I know, it’s counterintuitive. Higher bitrate always means higher quality, given all else the same. But it’s not proportional. Depending on your content (and the equipment, remember?), there will be a sweet spot beyond which increasing the bitrate will result in little to no visual improvement. There are tools and metrics pros use to gauge that (see psnr) but the naked eye can still be a good judge, just run a few tests. 

Don’t beat up your encoder

If using a computer for streaming, make sure its CPU never runs above 80%, ideally even lower. Else, it will drop frames (‘laggy’ again) or otherwise degrade the performance of your stream. Dedicated encoder boxes and smartphone apps tend to automatically pick the encoding profile to match the hardware capabilities so you don’t have to worry that much, but do keep the same in mind and measure it if possible. Now you know. 

Use (better) microphones

This one’s easy. If your sound is poor you’re probably too far away from the mic, or you need a better one. Pay particular attention to the wireless kinds as some may introduce delays, and getting it in sync is kind of an advanced topic. 

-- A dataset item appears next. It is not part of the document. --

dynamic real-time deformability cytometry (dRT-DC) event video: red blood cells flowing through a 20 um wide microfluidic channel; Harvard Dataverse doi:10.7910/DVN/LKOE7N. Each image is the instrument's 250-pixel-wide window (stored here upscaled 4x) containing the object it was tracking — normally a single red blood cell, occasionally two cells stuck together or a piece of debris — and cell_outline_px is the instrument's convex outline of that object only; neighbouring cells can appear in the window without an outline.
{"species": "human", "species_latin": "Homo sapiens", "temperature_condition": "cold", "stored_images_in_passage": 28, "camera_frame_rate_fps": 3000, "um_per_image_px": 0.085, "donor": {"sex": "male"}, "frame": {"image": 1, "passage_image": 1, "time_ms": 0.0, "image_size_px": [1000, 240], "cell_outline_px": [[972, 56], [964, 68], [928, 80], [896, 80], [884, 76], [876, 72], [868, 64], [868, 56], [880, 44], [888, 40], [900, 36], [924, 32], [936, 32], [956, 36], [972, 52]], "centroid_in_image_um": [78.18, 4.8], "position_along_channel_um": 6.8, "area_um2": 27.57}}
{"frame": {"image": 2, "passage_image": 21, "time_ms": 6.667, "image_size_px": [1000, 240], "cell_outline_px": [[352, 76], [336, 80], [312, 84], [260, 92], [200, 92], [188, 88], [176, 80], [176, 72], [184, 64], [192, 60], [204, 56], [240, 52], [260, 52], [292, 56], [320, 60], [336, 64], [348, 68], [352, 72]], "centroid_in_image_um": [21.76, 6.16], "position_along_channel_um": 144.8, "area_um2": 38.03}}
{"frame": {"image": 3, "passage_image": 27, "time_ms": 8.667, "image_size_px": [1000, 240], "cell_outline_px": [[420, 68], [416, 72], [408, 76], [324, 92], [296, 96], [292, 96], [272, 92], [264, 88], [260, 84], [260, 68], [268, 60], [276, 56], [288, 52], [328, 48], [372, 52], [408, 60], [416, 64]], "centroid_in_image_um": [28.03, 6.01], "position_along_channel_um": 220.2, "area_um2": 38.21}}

Bonus: Be careful not to introduce echo/feedback. Mute all your players and always use headsets if you really need to monitor the transmission’s audio in the vicinity of the microphone. 

Reboot everything

Sketchy topic… For reasons only understood by masterminds, electronics with a reset button don’t just crash and freeze, they may also malfunction in weird, unobvious and unexpected ways, more so if they’re low end and have been running for a longer while. Especially if you’re not an expert, do yourself a favor and take the time to restart that router, computer, smartphone or gadget before the big event.

Expect to fail

Things will go wrong, mercilessly, when and where you least expect it. Ensuring redundancy/failover for every scenario is overkill and overly expensive. Do prepare for the most common mishaps (internet/electricity going out) but not the apocalypse. When it hits the fan, deal with it the best you can and don’t freak out; your viewers are forgiving and your reputation is salvageable. Apologize if the case, be honest about what went wrong and steps you’re taking to avoid that in the future.